Solar adaptive optic systems are designed to stabilize an image based on a reference feature (a non-point-source ‘guide star’). When that feature moves, the system will attempt to keep it at its original position in the image by driving the field-steering tip-tilt mirror. This effect is amplified in the off-disk case by fast-moving dynamic guide features. To compensate for this effect in the data reported here, we used SDO data at extreme-ultraviolet wavelengths and 160 nm for co-registration. Off-limb, the 160-nm channel was dominated by chromospheric emission46 and most closely matched features observed in Hα.

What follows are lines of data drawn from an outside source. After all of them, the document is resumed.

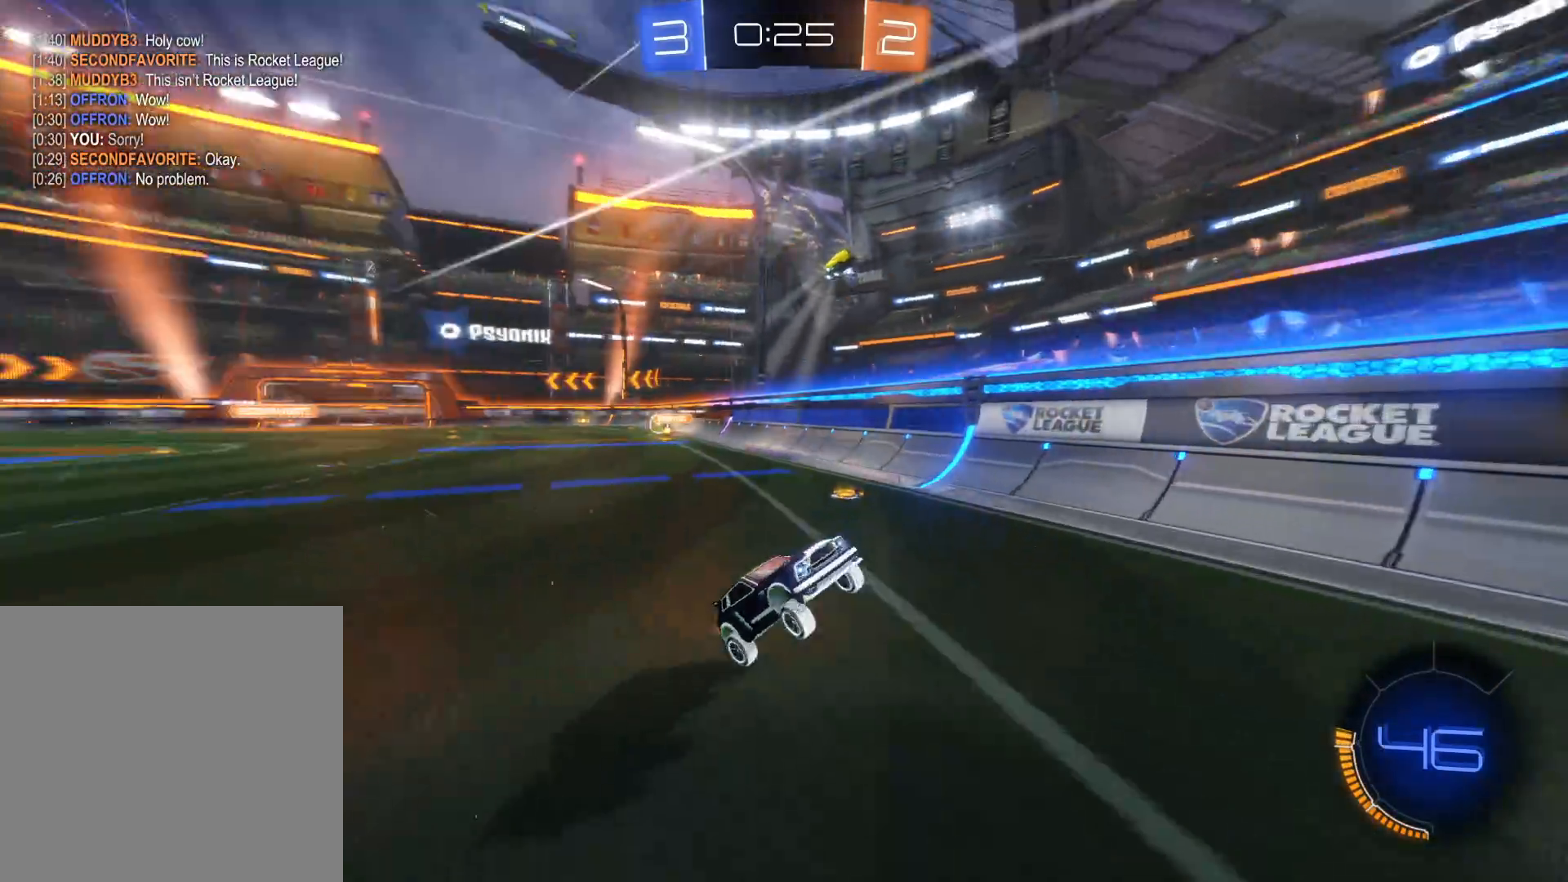
{"buttons": ["R2"], "left_stick": "right", "right_stick": "center", "events": []}
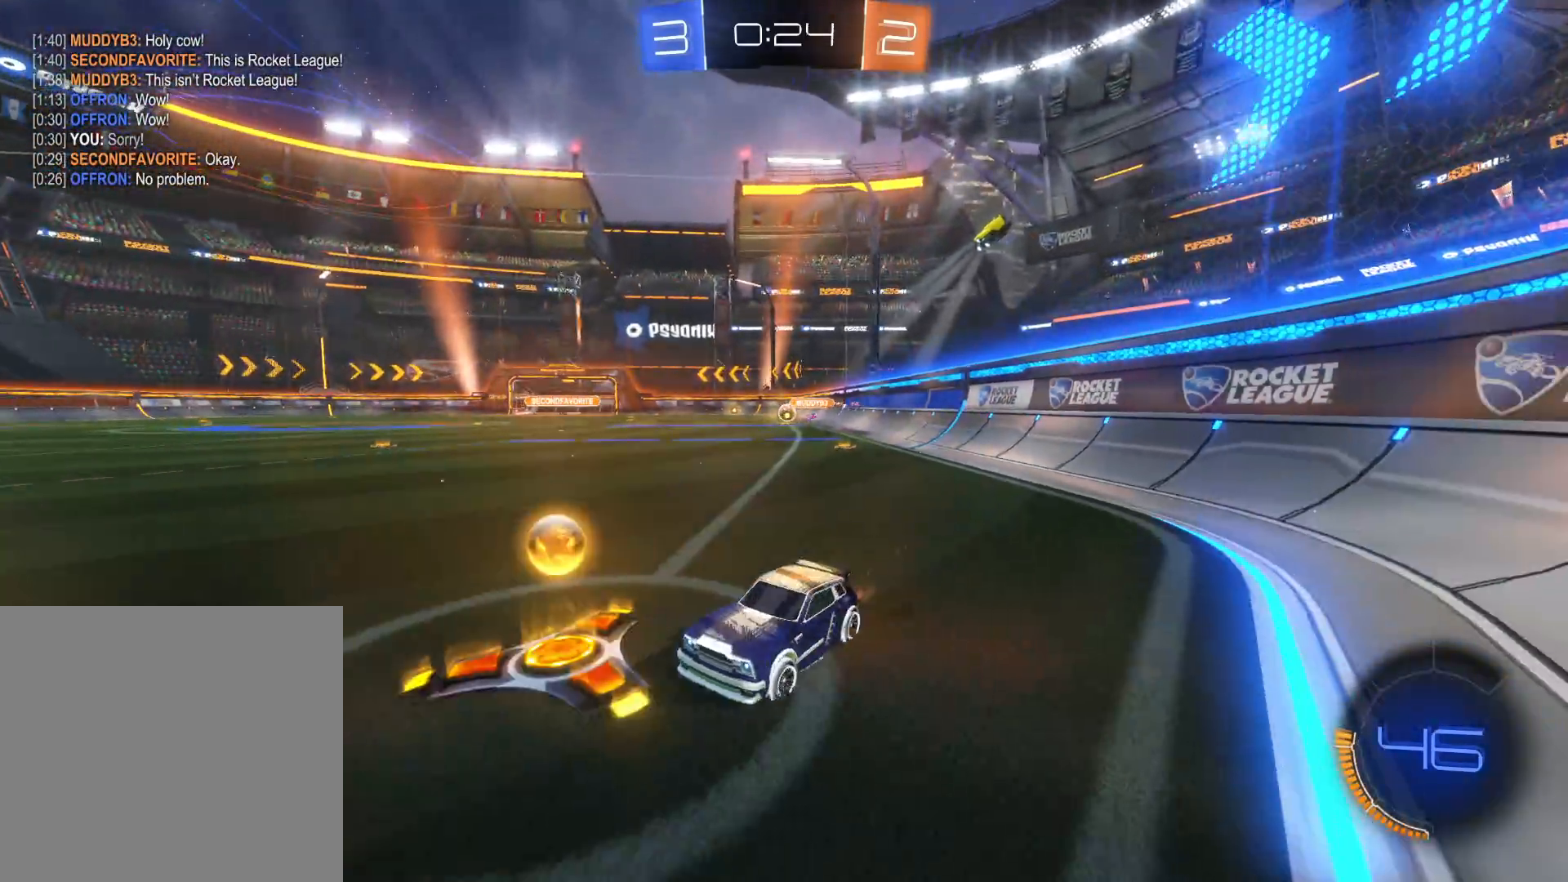
{"buttons": ["R2"], "left_stick": "right", "right_stick": "center", "events": [[350, "L1", "down"], [466, "L1", "up"]]}
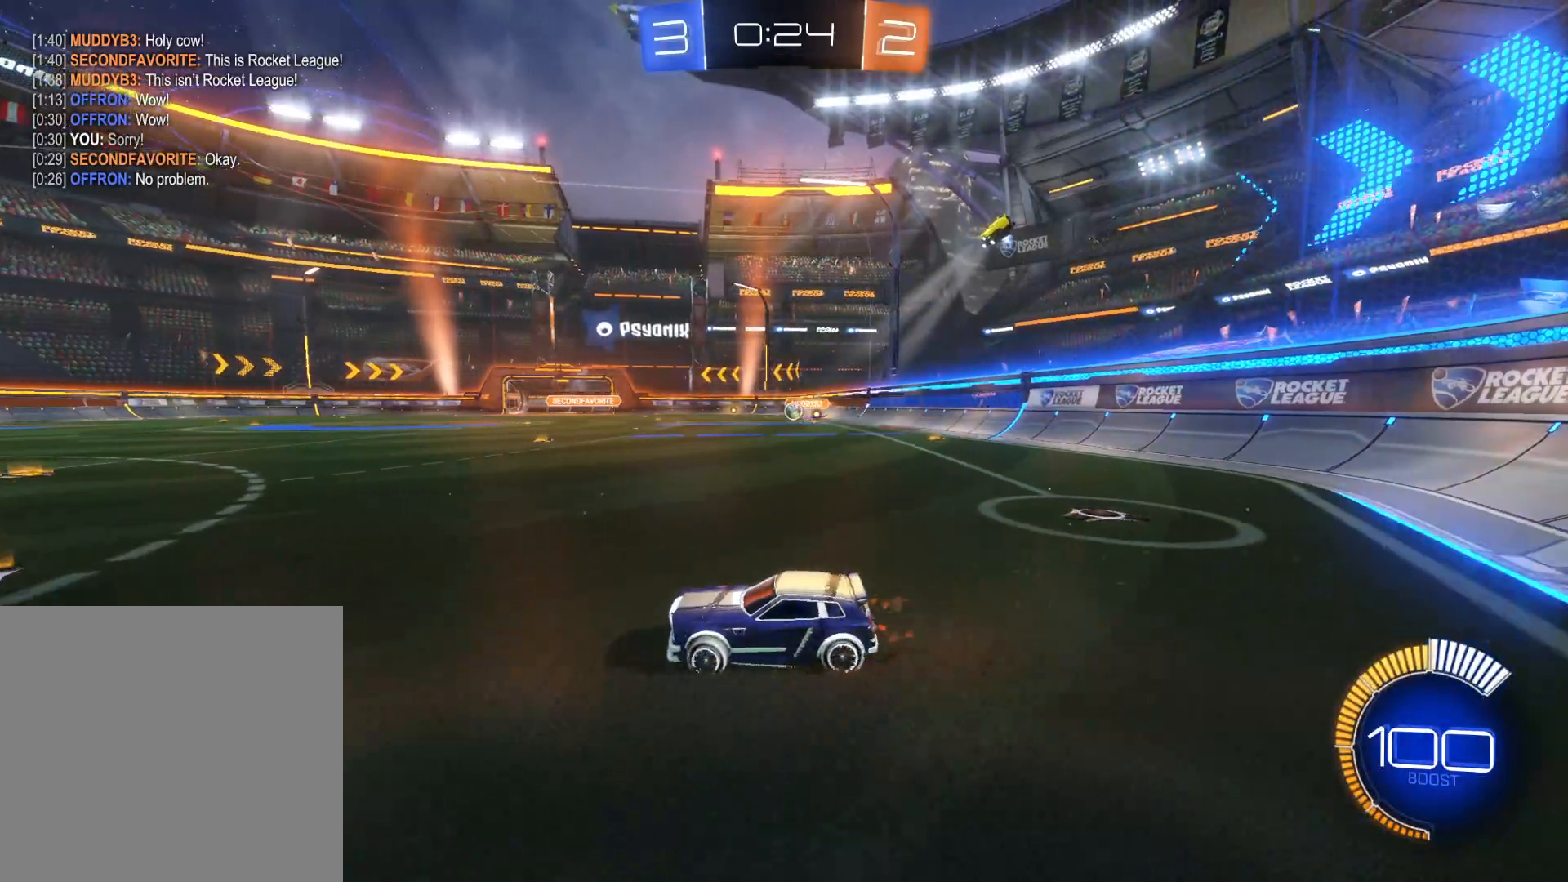
{"buttons": ["CIRCLE", "R2"], "left_stick": "right", "right_stick": "center", "events": [[50, "CIRCLE", "down"], [300, "left_stick", "center"], [350, "left_stick", "right"]]}
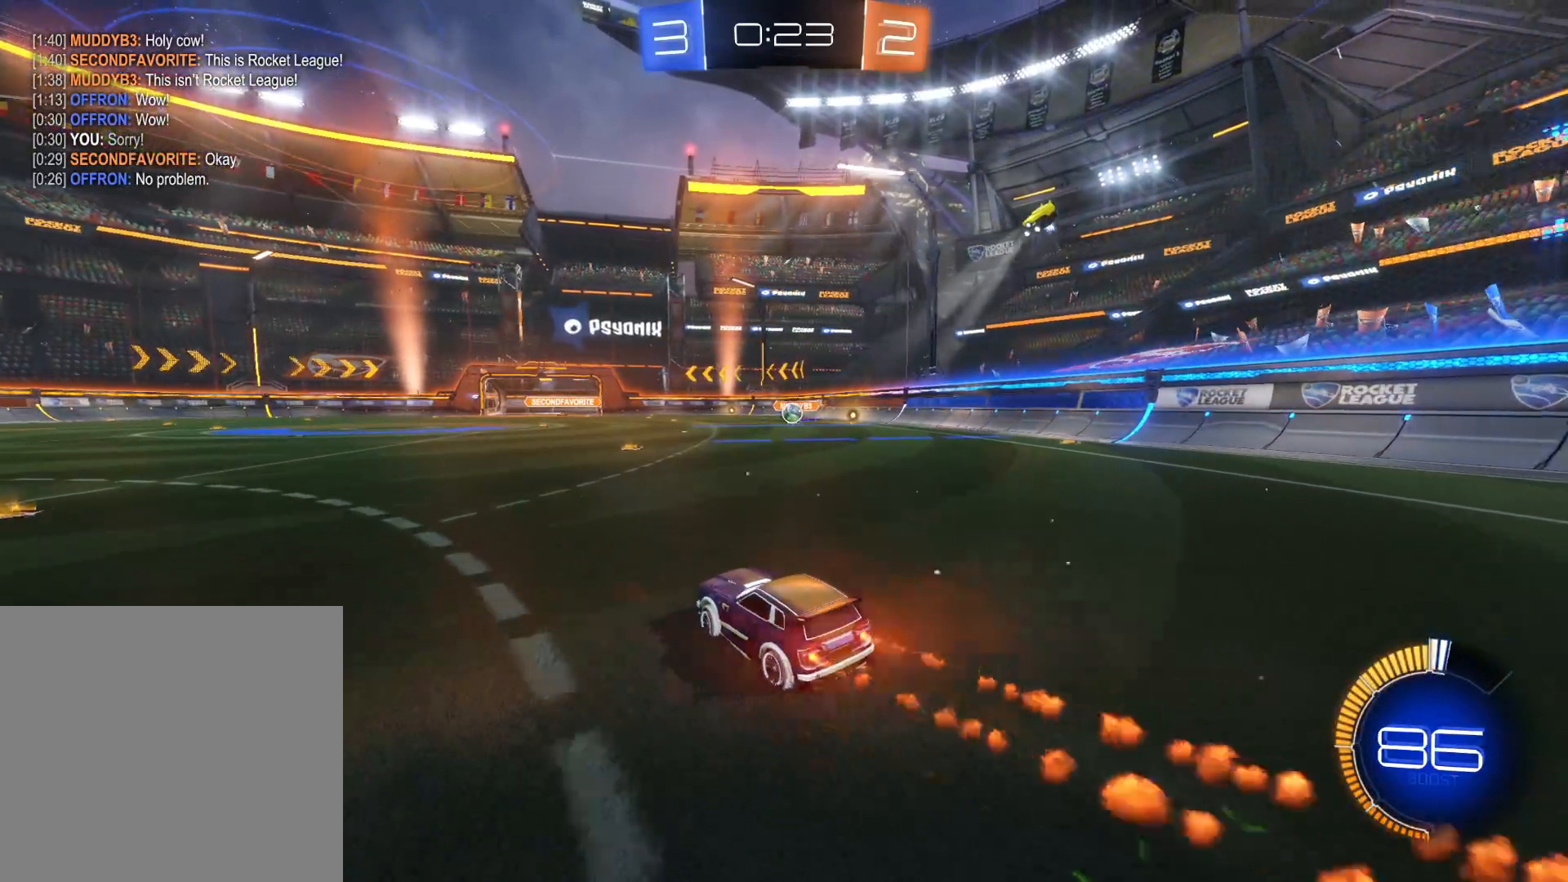
{"buttons": ["R2"], "left_stick": "center", "right_stick": "center", "events": [[33, "left_stick", "center"], [166, "left_stick", "right"], [216, "CIRCLE", "up"], [333, "left_stick", "center"]]}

Measuring the widths of coronal rain strands

Semi-automated measurements of coronal rain widths were made by first segmenting the strands and then determining their orientation with the RHT method22. Segmentation involved first creating a high-pass filtered image by dividing the original image by a version convolved with a two-dimensional Gaussian kernel (σ = 3 pixels). The resulting image was then binarized according to a 5% filtered intensity threshold. By using an RHT kernel size of 31 pixels and a threshold RHT resultant length of 0.85, we identified only pixels within the image that have linear coherence in one direction on a length scale of ~0.9 arcsec. This limited the size of structures extracted to those narrower than ~0.3 arcsec. For strands wider than 1 pixel, this process identified several pixels across the structure. To reduce the sampling to 1 pixel along an individual cross section, we found the corresponding pixel in the direction perpendicular to the strand axis that has the largest intensity in the original image. We then performed several Gaussian fits to intensity profiles extracted within ±0.35 arcsec in the direction perpendicular to each strand axis. The minimum intensity was subtracted from the profile to approximate the local background intensity, which includes atmospheric and instrumented scattered light. Each fit used five Gaussian profiles added together. The central Gaussian, which targets the strand being measured, was constrained such that it was separated from the neighbouring Gaussian profiles by at least 5 pixels. The root-mean-square width of the profiles was constrained to be less than 5 pixels. We further required that the derived central position of the strand was within 1 pixel of the maximum intensity of the strand. These safeguards ensured that the central strand was not overfitted by several blended profiles. In total, we extracted the widths of the strands in region 1 (Fig. 4) as fitted from 40,128 individual strand cross sections.